09. Un haz de esperanza (Marisa Martínez Arce)
No sé si llevábamos diez o quince días en aquel infesto agujero. El espacio era oscuro y reducido. Habíamos perdido la noción del tiempo. Al principio hacíamos rayitas en la pared, pero cuando la moral de los hombres se resquebrajó, dejamos de hacerlo. ¡Qué más daba! Jamás saldríamos de allí con vida en las condiciones en las que nos encontrábamos. Tuve que empezar a racionar la comida, pero lo peor era el agua. Si se terminaba, no sobreviviríamos. Algunos de mis hombres comenzaban a perder la paciencia, pese a que yo intentaba con todas mis fuerzas mantener la calma. Se peleaban por cualquier nimiedad. «Tenemos que conservar la moral alta», les arengaba, cuando la mía flaqueaba casi desde el principio. Era su superior y no podía permitir que lo notaran. Aquellos hombres dependían de mí.
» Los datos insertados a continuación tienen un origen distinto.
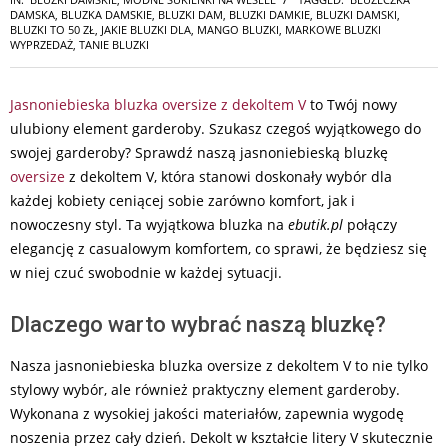
DAMSKA
,
BLUZKA DAMSKIE
,
BLUZKI DAM
,
BLUZKI DAMKIE
,
BLUZKI DAMSKI
,
BLUZKI TO 50 ZŁ
,
JAKIE BLUZKI DLA
,
MANGO BLUZKI
,
MARKOWE BLUZKI
WYPRZEDAŻ
,
TANIE BLUZKI
Jasnoniebieska bluzka oversize z dekoltem V
to Twój nowy
ulubiony element garderoby. Szukasz czegoś wyjątkowego do
swojej garderoby? Sprawdź naszą jasnoniebieską bluzkę
oversize
z dekoltem V, która stanowi doskonały wybór dla
każdej kobiety ceniącej sobie zarówno komfort, jak i
nowoczesny styl. Ta wyjątkowa bluzka na
ebutik.pl
połączy
elegancję z casualowym komfortem, co sprawi, że będziesz się
w niej czuć swobodnie w każdej sytuacji.
Dlaczego warto wybrać naszą bluzkę?
Nasza jasnoniebieska bluzka oversize z dekoltem V to nie tylko
stylowy wybór, ale również praktyczny element garderoby.
Wykonana z wysokiej jakości materiałów, zapewnia wygodę
noszenia przez cały dzień. Dekolt w kształcie litery V skutecznie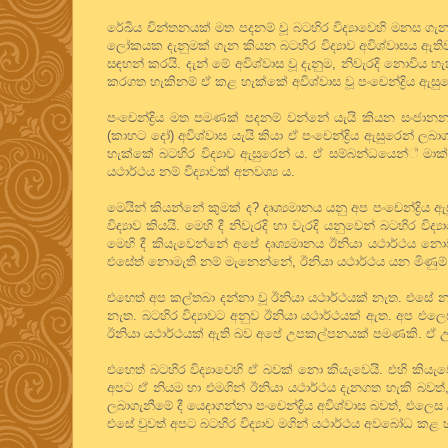
රේඛීය චින්තනයක් මත පදනම් වූ බටහිර විද්‍යාවෙහි මනස ගැන
ලෝකයක දැනුමක් ගැන කියන බටහිර විද්‍යාව අවිශ්වාසය ඇති
සඳහන් කරයි. දැන් මේ අවිශ්වාස වූ දැනුම, නිවැරදි නොවිය 
කරගත හැකිනම් ඒ කළ හැක්කේ අවිශ්වාස වූ පංචෙන්ද්‍රිය ඇසු
පංචෙන්ද්‍රිය මත පමණක් පදනම් වන්නේ යැයි කියන සංජානන 
(කාහට දෝ) අවිශ්වාස යැයි කියා ඒ පංචෙන්ද්‍රිය ඇසුරෙන් ලබ
හැක්කේ බටහිර විද්‍යාව ඇසුරෙන් ය. ඒ සම්බන්ධයෙන්් මාක්
යථාර්ථය නම් විද්‍යාවක් අනවශ්‍ය ය.
මෙයින් කියන්නේ කුමක් ද? දෘශ්‍යමානය යනු අප පංචෙන්ද්‍රිය
විද්‍යාව කියයි. මෙහි දී නිවැරදි හා වැරදි යනුවෙන් බටහිර 
මෙහි දී කියැවෙන්නේ අපේ දෘශ්‍යමානය ඊනියා යථාර්ථය න
එසේත් නොමැති නම් මැනෙන්නේ, ඊනියා යථාර්ථය යන මිණුම් 
එහෙත් අප කල්තබා දන්නා වූ ඊනියා යථාර්ථයක් නැත. එසේ නම
නැත. බටහිර විද්‍යාවට අනුව ඊනියා යථාර්ථයක් ඇත. අප 
ඊනියා යථාර්ථයක් ඇති බව අපේ උපකල්පනයක් පමණකි. ඒ 
එහෙත් බටහිර විද්‍යාවෙහි ඒ බවක් නො කියැවෙයි. එහි කිය
අපට ඒ නියම හා එමගින් ඊනියා යථාර්ථය දැනගත හැකි බවත්, එ
ලබාගැනීමේ දී යෙදාගන්නා පංචෙන්ද්‍රිය අවිශ්වාස බවත්, එලෙ
එසේ වුවත් අපට බටහිර විද්‍යාව මගින් යථාර්ථය අවබෝධ කළ හ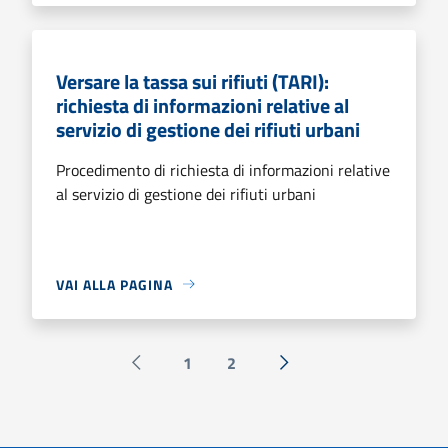
Versare la tassa sui rifiuti (TARI):
richiesta di informazioni relative al
servizio di gestione dei rifiuti urbani
Procedimento di richiesta di informazioni relative
al servizio di gestione dei rifiuti urbani
VAI ALLA PAGINA
1
2
Pagina precedente
Successiva »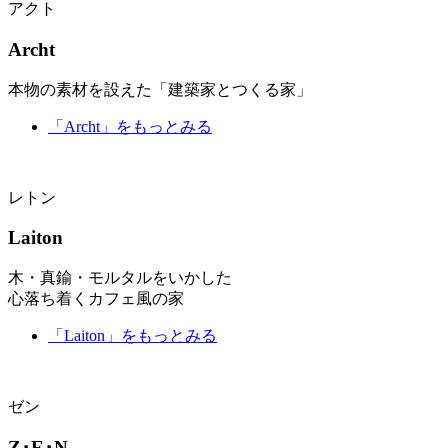
アクト
Archt
本物の素材を設えた「建築家とつくる家」
「Archt」
をもっとみる
レトン
Laiton
木・真鍮・モルタルをいかした
心落ち着くカフェ風の家
「Laiton」
をもっとみる
ゼン
Z･E･N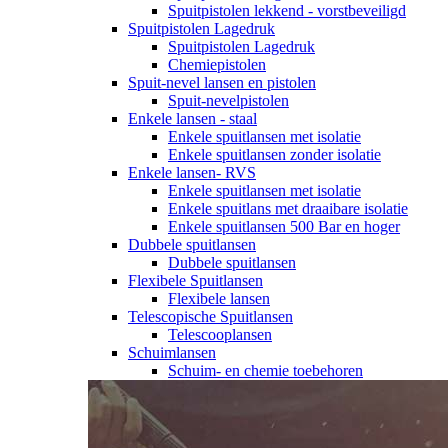
Spuitpistolen lekkend - vorstbeveiligd
Spuitpistolen Lagedruk
Spuitpistolen Lagedruk
Chemiepistolen
Spuit-nevel lansen en pistolen
Spuit-nevelpistolen
Enkele lansen - staal
Enkele spuitlansen met isolatie
Enkele spuitlansen zonder isolatie
Enkele lansen- RVS
Enkele spuitlansen met isolatie
Enkele spuitlans met draaibare isolatie
Enkele spuitlansen 500 Bar en hoger
Dubbele spuitlansen
Dubbele spuitlansen
Flexibele Spuitlansen
Flexibele lansen
Telescopische Spuitlansen
Telescooplansen
Schuimlansen
Schuim- en chemie toebehoren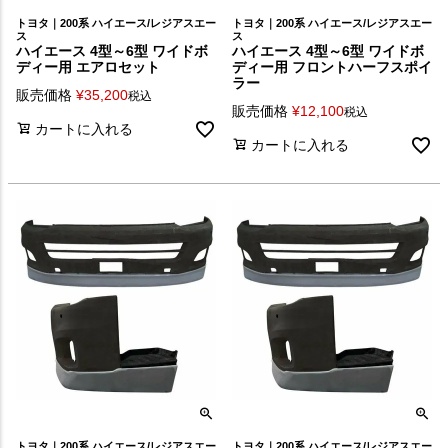
トヨタ｜200系 ハイエース/レジアスエー
トヨタ｜200系 ハイエース/レジアスエー
ス
ス
ハイエース 4型～6型 ワイドボ
ハイエース 4型～6型 ワイドボ
ディー用 エアロセット
ディー用 フロントハーフスポイ
ラー
販売価格
¥
35,200
税込
販売価格
¥
12,100
税込
カートに入れる
カートに入れる
トヨタ｜200系 ハイエース/レジアスエー
トヨタ｜200系 ハイエース/レジアスエー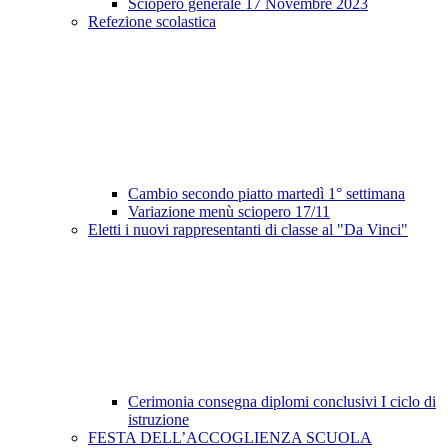
Sciopero generale 17 Novembre 2023
Refezione scolastica
Cambio secondo piatto martedì 1° settimana
Variazione menù sciopero 17/11
Eletti i nuovi rappresentanti di classe al "Da Vinci"
Cerimonia consegna diplomi conclusivi I ciclo di
istruzione
FESTA DELL’ACCOGLIENZA SCUOLA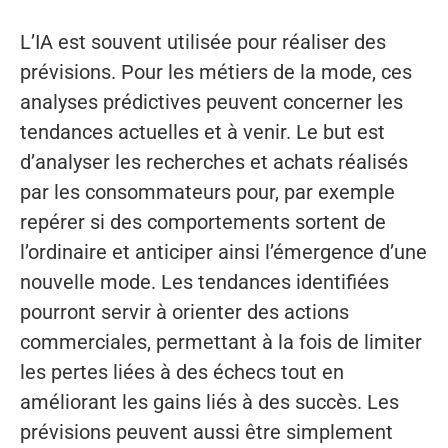
L’IA est souvent utilisée pour réaliser des
prévisions. Pour les métiers de la mode, ces
analyses prédictives peuvent concerner les
tendances actuelles et à venir. Le but est
d’analyser les recherches et achats réalisés
par les consommateurs pour, par exemple
repérer si des comportements sortent de
l’ordinaire et anticiper ainsi l’émergence d’une
nouvelle mode. Les tendances identifiées
pourront servir à orienter des actions
commerciales, permettant à la fois de limiter
les pertes liées à des échecs tout en
améliorant les gains liés à des succès. Les
prévisions peuvent aussi être simplement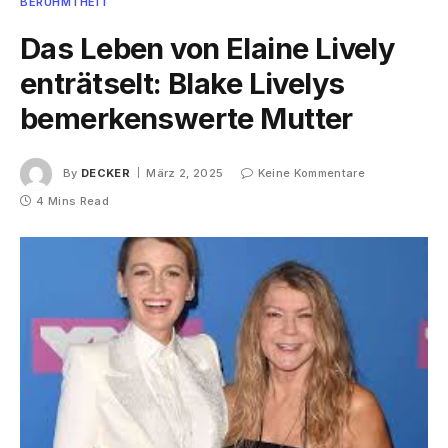
BERÜHMTHEIT
Das Leben von Elaine Lively
enträtselt: Blake Livelys
bemerkenswerte Mutter
By
DECKER
März 2, 2025
Keine Kommentare
4 Mins Read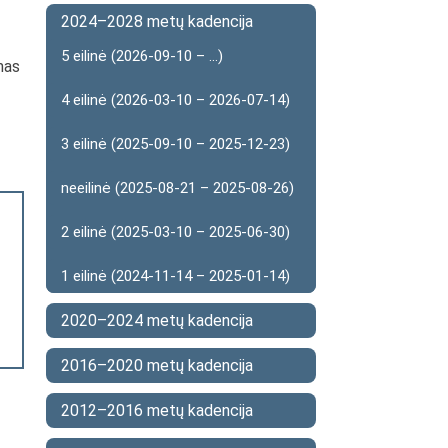
2024–2028 metų kadencija
5 eilinė (2026-09-10 – ...)
mas
4 eilinė (2026-03-10 – 2026-07-14)
3 eilinė (2025-09-10 – 2025-12-23)
neeilinė (2025-08-21 – 2025-08-26)
2 eilinė (2025-03-10 – 2025-06-30)
1 eilinė (2024-11-14 – 2025-01-14)
2020–2024 metų kadencija
2016–2020 metų kadencija
2012–2016 metų kadencija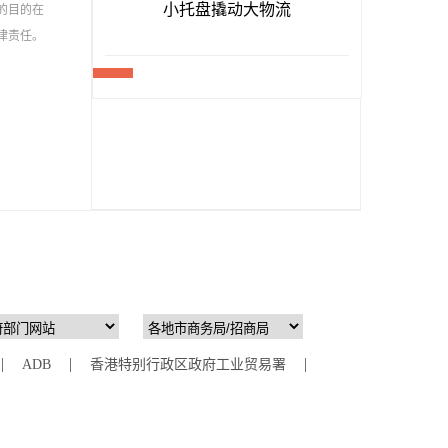
的目的在
律责任。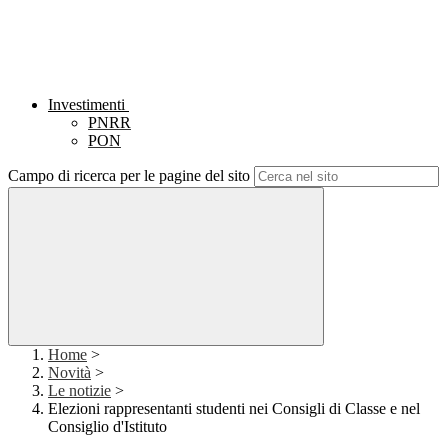
Investimenti
PNRR
PON
Campo di ricerca per le pagine del sito
Home
>
Novità
>
Le notizie
>
Elezioni rappresentanti studenti nei Consigli di Classe e nel
Consiglio d'Istituto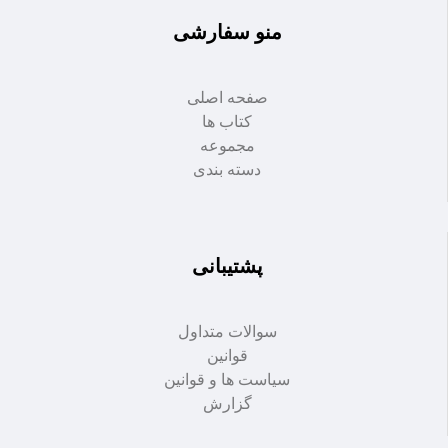
منو سفارشی
صفحه اصلی
کتاب ها
مجموعه
دسته بندی
پشتیبانی
سوالات متداول
قوانین
سیاست ها و قوانین
گزارش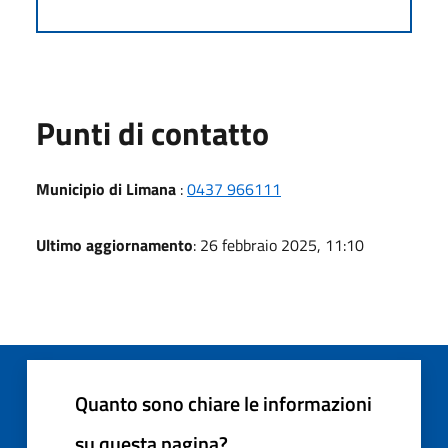
Punti di contatto
Municipio di Limana
:
0437 966111
Ultimo aggiornamento
: 26 febbraio 2025, 11:10
Quanto sono chiare le informazioni
su questa pagina?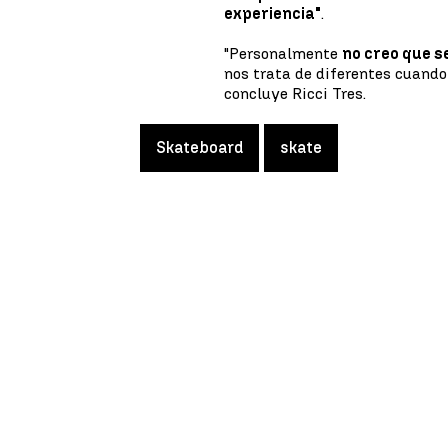
experiencia"
.
"Personalmente
no creo que s
nos trata de diferentes cuando
concluye Ricci Tres.
Skateboard
skate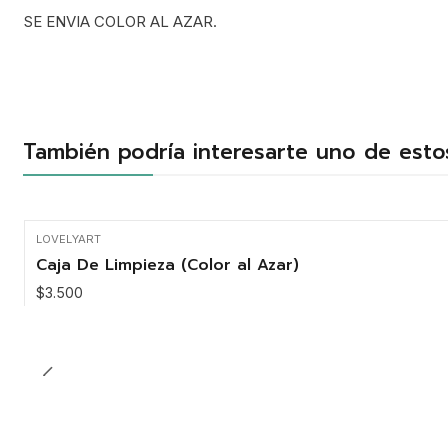
SE ENVIA COLOR AL AZAR.
También podría interesarte uno de esto
LOVELYART
Caja De Limpieza (Color al Azar)
$3.500
Cantidad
Dormitaba sentado contra la pared cuando un diminuto haz de luz se posó sobre uno de mis ojos, su insistencia y la sensación de calor me despertaron. ¿Una señal? Debía tomar la decisión más difícil de mi vida. Si salíamos, tendríamos una oportunidad. Abrí y encabecé la marcha. Una ráfaga de aire puro fue la respuesta. Por primera vez comprendí en qué consistía ser libre.
No conocemos los motivos de su encierro, pero estos hombres que comparten un lugar reducido y escasos víveres están al límite de lo que un ser humano puede soportar. Deben de temer aún más lo que pueden encontrarse fuera, de ahí su confinamiento (cuánto usamos ahora esa palabra). Si un entorno es preocupante, el otro no lo es menos.
En momentos así, en los que parece que todo está perdido, solo queda recibir alguna señal. Quizá es cierto aquello de «Dios aprieta pero no ahoga», aunque hay que estar abierto a la esperanza. Tu protagonista, de quien depende la vida de otros, ha sabido leer en ese diáfano rayo de luz el camino a seguir.
Un relato en el que el optimismo se abre paso entre la peor opresión.